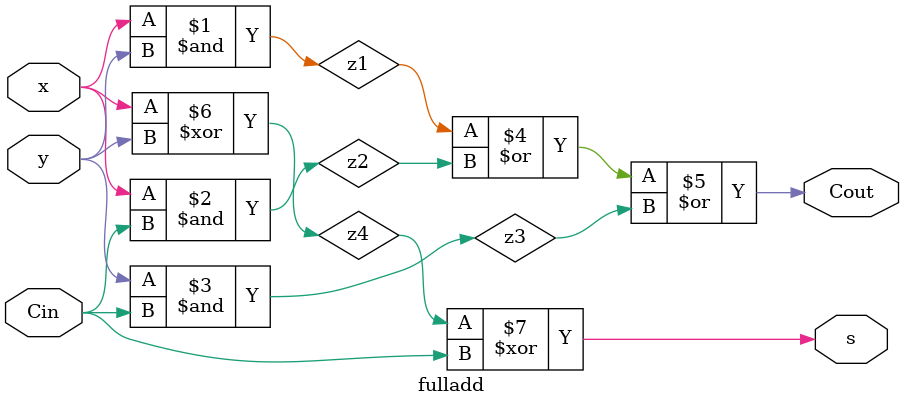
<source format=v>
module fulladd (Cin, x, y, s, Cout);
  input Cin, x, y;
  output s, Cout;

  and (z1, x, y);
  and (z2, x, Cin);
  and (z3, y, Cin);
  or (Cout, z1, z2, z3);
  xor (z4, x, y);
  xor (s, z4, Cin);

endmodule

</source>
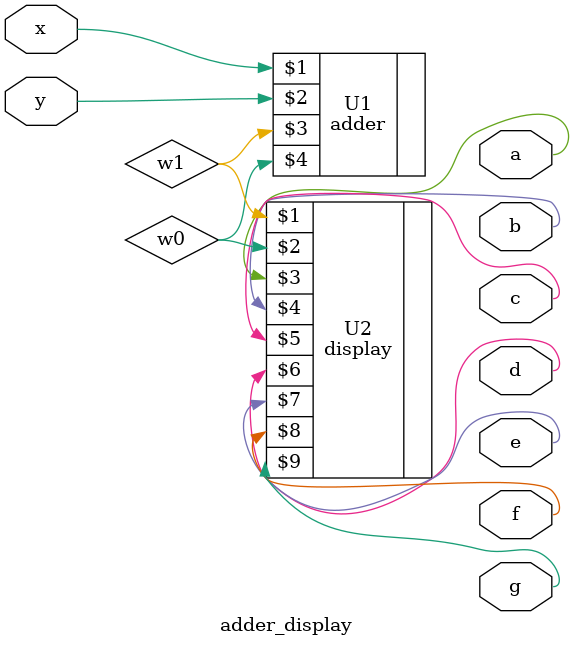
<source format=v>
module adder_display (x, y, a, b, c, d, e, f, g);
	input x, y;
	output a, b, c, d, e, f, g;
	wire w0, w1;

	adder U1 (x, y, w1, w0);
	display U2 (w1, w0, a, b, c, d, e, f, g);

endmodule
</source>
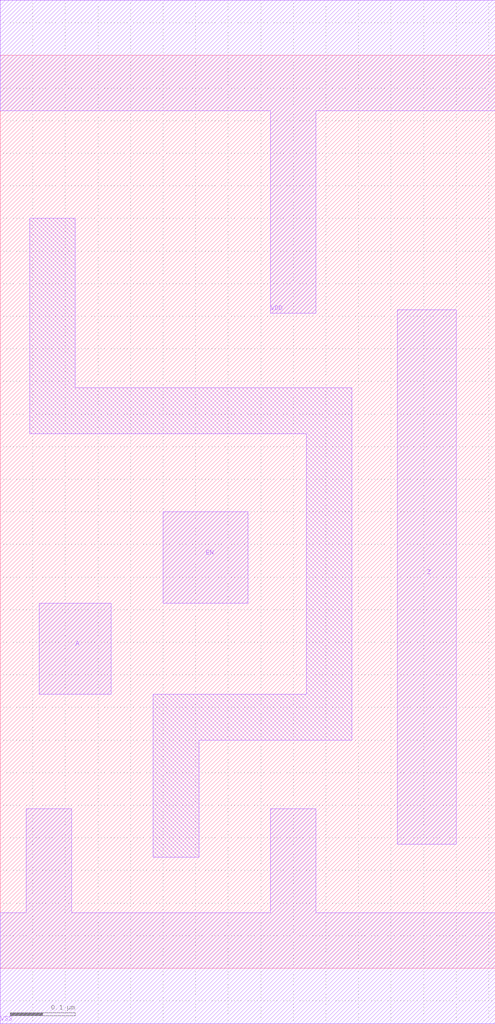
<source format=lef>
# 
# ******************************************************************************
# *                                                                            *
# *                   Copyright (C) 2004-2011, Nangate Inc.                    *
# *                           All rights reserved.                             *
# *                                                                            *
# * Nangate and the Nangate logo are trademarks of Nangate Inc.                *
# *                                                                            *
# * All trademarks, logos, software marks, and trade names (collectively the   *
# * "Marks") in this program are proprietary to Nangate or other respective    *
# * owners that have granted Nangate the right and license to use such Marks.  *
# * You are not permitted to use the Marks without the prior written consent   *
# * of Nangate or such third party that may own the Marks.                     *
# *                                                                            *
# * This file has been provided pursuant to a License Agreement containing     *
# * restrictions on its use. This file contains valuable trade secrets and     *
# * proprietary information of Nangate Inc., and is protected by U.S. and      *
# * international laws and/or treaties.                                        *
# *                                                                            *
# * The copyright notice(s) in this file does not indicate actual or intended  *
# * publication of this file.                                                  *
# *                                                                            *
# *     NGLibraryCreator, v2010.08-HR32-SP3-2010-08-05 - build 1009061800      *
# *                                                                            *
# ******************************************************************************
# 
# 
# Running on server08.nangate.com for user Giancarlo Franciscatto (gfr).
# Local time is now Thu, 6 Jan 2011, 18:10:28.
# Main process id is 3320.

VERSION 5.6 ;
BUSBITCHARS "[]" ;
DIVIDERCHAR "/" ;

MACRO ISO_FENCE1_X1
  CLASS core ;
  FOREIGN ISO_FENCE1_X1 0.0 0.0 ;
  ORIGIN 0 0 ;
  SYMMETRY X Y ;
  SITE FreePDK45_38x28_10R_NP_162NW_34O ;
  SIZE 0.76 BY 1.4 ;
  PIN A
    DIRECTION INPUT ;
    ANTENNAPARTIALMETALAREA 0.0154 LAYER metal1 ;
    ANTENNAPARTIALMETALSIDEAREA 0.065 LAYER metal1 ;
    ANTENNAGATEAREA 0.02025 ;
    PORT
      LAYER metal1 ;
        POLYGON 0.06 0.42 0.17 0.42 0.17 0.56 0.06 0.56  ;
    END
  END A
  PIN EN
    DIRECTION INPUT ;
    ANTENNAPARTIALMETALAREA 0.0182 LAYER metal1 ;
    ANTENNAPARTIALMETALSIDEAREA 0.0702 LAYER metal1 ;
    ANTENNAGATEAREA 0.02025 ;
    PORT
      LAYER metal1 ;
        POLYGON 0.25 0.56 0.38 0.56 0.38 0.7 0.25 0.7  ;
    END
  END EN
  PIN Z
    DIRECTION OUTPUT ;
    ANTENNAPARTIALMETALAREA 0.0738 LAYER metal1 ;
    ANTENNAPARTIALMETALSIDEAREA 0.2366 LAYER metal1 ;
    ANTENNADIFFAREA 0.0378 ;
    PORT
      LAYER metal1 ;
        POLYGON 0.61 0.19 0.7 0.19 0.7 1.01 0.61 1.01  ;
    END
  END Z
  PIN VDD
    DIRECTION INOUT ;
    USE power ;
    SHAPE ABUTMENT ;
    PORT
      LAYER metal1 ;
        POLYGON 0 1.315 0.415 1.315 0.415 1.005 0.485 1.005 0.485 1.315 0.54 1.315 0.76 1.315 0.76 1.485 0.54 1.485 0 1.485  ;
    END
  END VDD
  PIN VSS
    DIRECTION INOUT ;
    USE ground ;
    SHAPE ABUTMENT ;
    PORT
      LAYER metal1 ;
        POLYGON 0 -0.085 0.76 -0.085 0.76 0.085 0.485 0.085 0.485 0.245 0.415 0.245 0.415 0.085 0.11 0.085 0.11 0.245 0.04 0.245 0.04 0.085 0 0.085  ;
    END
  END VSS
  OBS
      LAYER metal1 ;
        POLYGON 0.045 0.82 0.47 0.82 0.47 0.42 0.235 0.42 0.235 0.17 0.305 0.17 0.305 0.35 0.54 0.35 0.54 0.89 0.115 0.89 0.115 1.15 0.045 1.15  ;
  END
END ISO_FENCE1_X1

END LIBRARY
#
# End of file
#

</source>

...

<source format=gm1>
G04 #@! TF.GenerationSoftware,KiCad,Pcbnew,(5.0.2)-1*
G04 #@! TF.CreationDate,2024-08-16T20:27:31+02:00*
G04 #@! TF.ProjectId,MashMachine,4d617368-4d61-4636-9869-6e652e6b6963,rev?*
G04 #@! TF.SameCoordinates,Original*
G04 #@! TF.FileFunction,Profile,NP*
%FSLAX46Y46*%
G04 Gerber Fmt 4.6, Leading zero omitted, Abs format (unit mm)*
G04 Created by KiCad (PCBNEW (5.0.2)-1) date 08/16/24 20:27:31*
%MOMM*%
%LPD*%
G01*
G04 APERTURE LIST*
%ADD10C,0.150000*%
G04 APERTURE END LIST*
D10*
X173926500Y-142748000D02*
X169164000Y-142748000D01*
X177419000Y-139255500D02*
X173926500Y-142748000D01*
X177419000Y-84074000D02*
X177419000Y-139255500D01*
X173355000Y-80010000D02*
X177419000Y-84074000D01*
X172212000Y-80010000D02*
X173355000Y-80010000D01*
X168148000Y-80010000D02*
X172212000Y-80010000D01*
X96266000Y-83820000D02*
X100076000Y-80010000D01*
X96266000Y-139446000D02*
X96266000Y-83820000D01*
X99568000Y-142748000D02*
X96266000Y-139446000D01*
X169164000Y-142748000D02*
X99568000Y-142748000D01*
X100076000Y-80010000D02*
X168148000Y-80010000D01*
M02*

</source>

...

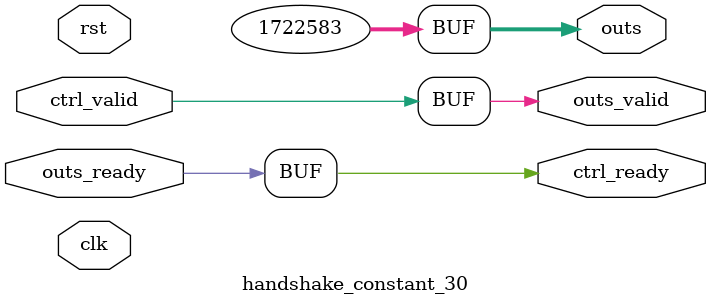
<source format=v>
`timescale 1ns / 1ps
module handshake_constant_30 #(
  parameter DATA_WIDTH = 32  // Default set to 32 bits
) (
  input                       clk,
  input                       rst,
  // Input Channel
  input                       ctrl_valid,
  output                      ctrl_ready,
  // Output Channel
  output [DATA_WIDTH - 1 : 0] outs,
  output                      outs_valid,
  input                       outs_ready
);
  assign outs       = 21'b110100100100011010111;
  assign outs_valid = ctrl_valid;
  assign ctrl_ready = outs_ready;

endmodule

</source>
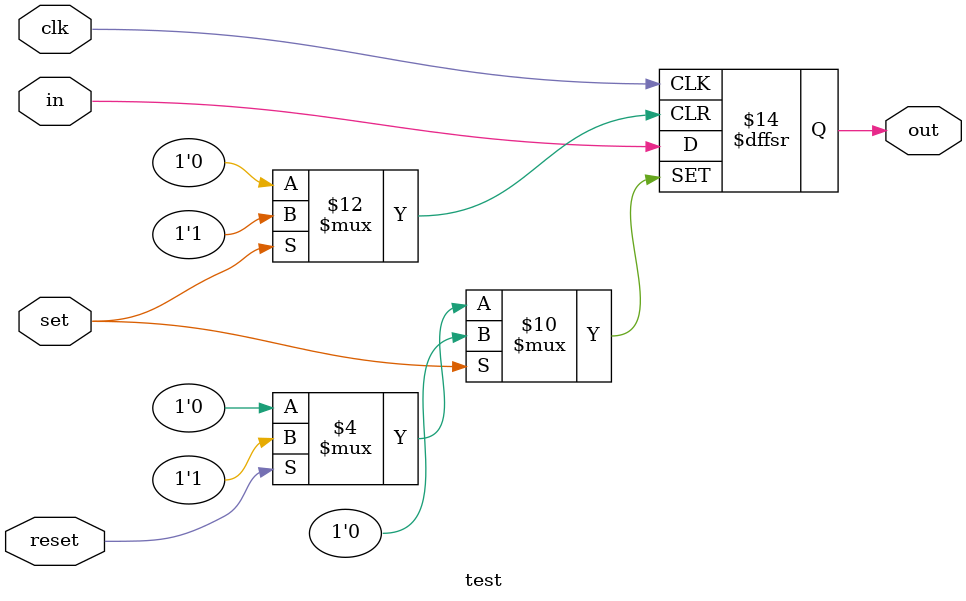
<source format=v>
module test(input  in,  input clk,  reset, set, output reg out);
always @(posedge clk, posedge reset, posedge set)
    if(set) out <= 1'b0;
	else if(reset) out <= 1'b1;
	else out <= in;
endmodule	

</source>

YOUR ASSIGNMENT ▸
Of the records above, copy each line that includes "APERTURE".

PROBLEM SOLUTION ▸
G04 APERTURE LIST*
G04 APERTURE END LIST*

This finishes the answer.